*Brief 1*
Please reproduce the whole passage on post-war planning after Gulf War II word for word.

*Selected extract*
As we have studied many times in the past --

“The basic problem with post-war planning following Gulf War II stemmed from a “war” between Colin Powell (then Sec. of State) and Donald Rumsfeld (then Sec. of Defense) that was not properly resolved by Pres. Bush and Condi Rice (then Nat’l Security Advisor). And the basic problem was masked by the tendency of the media to give Colin Powell a “free pass” in anything he did because, among other things, he was such a prolific “leaker.” And to give Condi Rice a “free pass” as well.

”The “war” pitted on one side Colin Powell, who believed that the U.S. should be as intrusive as possible for as long as possible and, on the other side, Donald Rumsfeld, who believed that the U.S. should follow the Afghan model and, after deposing Saddam (or, in the Afghan model, the Taliban), the U.S. should recede to a minimal “foot print” and let the indigenous population achieve their own political equilibrium as quickly as possible.

”The “war” was won by Colin Powell when, on 6 May 2003, Pres. Bush accepted Colin Powell’s man, Ambassador and career State Dept. “old hand” L. Paul Bremer III as Administrator of the Coalition Provisional Authority, replacing Rumsfeld’s man who was a retired General.

*Data for analysis*
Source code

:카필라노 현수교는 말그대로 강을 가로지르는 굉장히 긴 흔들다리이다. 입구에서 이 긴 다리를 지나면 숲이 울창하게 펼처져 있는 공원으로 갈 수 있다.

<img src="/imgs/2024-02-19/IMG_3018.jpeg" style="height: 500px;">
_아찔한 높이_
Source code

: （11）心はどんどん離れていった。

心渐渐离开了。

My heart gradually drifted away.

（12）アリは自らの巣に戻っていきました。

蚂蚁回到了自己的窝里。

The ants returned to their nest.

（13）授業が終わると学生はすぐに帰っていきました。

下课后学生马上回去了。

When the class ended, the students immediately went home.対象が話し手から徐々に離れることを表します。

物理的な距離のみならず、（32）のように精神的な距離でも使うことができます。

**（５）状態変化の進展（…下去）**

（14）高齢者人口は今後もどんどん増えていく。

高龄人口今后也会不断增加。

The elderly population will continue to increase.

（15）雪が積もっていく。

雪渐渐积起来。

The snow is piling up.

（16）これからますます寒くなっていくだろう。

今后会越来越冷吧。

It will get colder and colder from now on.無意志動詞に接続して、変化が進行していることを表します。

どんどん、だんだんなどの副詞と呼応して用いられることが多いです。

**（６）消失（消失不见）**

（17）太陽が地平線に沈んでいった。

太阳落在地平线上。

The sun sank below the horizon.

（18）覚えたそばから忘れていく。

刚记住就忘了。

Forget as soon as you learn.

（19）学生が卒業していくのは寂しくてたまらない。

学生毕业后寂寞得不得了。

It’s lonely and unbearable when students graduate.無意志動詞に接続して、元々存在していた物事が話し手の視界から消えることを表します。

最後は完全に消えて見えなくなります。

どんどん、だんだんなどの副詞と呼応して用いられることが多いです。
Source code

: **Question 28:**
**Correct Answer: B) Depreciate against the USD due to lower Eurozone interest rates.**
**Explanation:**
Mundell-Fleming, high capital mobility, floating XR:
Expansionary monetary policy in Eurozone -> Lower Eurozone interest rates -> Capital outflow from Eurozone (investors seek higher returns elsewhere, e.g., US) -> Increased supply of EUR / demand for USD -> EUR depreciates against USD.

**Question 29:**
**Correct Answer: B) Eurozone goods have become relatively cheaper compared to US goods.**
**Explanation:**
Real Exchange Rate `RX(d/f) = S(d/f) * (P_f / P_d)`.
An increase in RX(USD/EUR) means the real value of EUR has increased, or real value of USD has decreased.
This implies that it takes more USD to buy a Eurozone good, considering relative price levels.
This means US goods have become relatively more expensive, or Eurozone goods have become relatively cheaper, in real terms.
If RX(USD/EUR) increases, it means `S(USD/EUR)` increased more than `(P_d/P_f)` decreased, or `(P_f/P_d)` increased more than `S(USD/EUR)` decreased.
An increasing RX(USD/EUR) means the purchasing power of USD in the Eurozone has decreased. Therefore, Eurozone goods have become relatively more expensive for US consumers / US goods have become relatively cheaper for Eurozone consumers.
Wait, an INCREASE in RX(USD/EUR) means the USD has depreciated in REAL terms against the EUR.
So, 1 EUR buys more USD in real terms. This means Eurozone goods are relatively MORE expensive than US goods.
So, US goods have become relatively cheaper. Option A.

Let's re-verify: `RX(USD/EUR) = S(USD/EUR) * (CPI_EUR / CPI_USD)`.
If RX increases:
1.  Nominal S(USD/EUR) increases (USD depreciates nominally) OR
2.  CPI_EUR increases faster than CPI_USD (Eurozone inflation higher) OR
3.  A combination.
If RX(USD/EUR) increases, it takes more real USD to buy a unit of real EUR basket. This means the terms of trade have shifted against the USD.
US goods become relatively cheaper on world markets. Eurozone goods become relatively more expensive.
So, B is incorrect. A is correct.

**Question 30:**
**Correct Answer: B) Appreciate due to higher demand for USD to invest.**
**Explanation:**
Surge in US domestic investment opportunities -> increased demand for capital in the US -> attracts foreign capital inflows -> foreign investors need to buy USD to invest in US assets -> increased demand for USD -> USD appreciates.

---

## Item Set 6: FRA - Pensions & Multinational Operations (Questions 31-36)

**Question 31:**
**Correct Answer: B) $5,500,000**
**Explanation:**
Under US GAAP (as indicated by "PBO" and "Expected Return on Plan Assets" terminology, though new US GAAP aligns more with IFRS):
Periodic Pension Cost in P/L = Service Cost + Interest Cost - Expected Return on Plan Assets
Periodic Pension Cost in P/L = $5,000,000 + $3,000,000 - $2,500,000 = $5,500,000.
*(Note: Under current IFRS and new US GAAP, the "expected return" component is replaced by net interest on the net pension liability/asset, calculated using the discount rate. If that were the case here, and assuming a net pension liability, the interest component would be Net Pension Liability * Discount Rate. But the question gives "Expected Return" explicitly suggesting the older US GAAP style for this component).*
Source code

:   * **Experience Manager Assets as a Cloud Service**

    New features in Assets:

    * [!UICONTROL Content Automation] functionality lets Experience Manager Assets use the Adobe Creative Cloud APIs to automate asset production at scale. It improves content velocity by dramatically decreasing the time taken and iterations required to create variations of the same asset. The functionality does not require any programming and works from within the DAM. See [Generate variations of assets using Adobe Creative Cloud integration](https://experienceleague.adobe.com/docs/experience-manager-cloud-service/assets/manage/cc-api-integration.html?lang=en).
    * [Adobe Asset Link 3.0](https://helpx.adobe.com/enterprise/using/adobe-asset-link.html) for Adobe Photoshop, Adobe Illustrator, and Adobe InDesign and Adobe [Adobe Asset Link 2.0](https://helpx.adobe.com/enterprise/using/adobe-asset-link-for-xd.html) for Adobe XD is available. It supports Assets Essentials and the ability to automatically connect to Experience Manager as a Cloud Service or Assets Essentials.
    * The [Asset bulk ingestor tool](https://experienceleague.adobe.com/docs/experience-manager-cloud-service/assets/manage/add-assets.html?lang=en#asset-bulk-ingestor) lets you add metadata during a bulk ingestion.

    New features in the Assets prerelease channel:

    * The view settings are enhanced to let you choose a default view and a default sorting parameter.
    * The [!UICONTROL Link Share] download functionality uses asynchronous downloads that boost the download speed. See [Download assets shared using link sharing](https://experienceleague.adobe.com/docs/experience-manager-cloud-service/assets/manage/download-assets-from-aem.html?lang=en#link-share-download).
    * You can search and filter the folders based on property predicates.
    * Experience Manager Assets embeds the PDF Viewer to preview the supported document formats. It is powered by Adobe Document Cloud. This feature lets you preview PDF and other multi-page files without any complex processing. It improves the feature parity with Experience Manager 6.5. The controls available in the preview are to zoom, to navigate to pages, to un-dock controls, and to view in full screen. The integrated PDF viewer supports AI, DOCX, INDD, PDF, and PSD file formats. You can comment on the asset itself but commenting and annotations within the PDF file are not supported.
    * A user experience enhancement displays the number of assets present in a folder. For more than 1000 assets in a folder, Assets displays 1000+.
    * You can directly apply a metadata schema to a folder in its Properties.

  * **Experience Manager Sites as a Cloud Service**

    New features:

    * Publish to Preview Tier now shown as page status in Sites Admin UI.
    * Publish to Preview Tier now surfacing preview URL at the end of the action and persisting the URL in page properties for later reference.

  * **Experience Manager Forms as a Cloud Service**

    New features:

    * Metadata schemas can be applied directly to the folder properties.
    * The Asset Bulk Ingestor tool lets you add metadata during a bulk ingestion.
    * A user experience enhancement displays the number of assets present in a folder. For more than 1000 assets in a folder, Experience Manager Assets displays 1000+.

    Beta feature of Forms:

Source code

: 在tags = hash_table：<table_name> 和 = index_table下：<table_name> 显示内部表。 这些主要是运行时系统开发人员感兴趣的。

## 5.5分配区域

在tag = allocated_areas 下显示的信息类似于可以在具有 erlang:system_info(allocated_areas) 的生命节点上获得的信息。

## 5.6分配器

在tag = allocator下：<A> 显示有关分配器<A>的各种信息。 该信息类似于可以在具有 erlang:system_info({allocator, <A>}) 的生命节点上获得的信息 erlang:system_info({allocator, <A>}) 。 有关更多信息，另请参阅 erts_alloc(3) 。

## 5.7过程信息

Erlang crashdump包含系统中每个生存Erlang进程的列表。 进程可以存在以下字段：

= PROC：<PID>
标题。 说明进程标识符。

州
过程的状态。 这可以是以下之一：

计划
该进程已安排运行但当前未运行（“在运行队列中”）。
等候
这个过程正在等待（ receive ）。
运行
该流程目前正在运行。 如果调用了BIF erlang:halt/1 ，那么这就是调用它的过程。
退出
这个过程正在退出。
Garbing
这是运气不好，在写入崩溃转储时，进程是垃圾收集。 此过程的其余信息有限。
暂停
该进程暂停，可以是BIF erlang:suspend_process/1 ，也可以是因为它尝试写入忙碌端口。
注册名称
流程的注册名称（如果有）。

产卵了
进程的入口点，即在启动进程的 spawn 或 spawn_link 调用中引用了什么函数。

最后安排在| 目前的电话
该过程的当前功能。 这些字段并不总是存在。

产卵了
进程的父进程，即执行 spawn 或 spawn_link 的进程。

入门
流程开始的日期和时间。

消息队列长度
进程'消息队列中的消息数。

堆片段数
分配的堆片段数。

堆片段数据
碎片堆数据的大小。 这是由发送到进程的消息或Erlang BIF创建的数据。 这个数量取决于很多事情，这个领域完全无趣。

*Brief 2*
Write out the lines of the records starting at the line containing "The ants returned to their nest." and ending at the line containing "Expansionary monetary policy", both included, with nothing else.

*Response area 1*
As we have studied many times in the past --

“The basic problem with post-war planning following Gulf War II stemmed from a “war” between Colin Powell (then Sec. of State) and Donald Rumsfeld (then Sec. of Defense) that was not properly resolved by Pres. Bush and Condi Rice (then Nat’l Security Advisor). And the basic problem was masked by the tendency of the media to give Colin Powell a “free pass” in anything he did because, among other things, he was such a prolific “leaker.” And to give Condi Rice a “free pass” as well.

”The “war” pitted on one side Colin Powell, who believed that the U.S. should be as intrusive as possible for as long as possible and, on the other side, Donald Rumsfeld, who believed that the U.S. should follow the Afghan model and, after deposing Saddam (or, in the Afghan model, the Taliban), the U.S. should recede to a minimal “foot print” and let the indigenous population achieve their own political equilibrium as quickly as possible.

”The “war” was won by Colin Powell when, on 6 May 2003, Pres. Bush accepted Colin Powell’s man, Ambassador and career State Dept. “old hand” L. Paul Bremer III as Administrator of the Coalition Provisional Authority, replacing Rumsfeld’s man who was a retired General.

*Response area 2*
The ants returned to their nest.

（13）授業が終わると学生はすぐに帰っていきました。

下课后学生马上回去了。

When the class ended, the students immediately went home.対象が話し手から徐々に離れることを表します。

物理的な距離のみならず、（32）のように精神的な距離でも使うことができます。

**（５）状態変化の進展（…下去）**

（14）高齢者人口は今後もどんどん増えていく。

高龄人口今后也会不断增加。

The elderly population will continue to increase.

（15）雪が積もっていく。

雪渐渐积起来。

The snow is piling up.

（16）これからますます寒くなっていくだろう。

今后会越来越冷吧。

It will get colder and colder from now on.無意志動詞に接続して、変化が進行していることを表します。

どんどん、だんだんなどの副詞と呼応して用いられることが多いです。

**（６）消失（消失不见）**

（17）太陽が地平線に沈んでいった。

太阳落在地平线上。

The sun sank below the horizon.

（18）覚えたそばから忘れていく。

刚记住就忘了。

Forget as soon as you learn.

（19）学生が卒業していくのは寂しくてたまらない。

学生毕业后寂寞得不得了。

It’s lonely and unbearable when students graduate.無意志動詞に接続して、元々存在していた物事が話し手の視界から消えることを表します。

最後は完全に消えて見えなくなります。

どんどん、だんだんなどの副詞と呼応して用いられることが多いです。
Source code

: **Question 28:**
**Correct Answer: B) Depreciate against the USD due to lower Eurozone interest rates.**
**Explanation:**
Mundell-Fleming, high capital mobility, floating XR:
Expansionary monetary policy in Eurozone -> Lower Eurozone interest rates -> Capital outflow from Eurozone (investors seek higher returns elsewhere, e.g., US) -> Increased supply of EUR / demand for USD -> EUR depreciates against USD.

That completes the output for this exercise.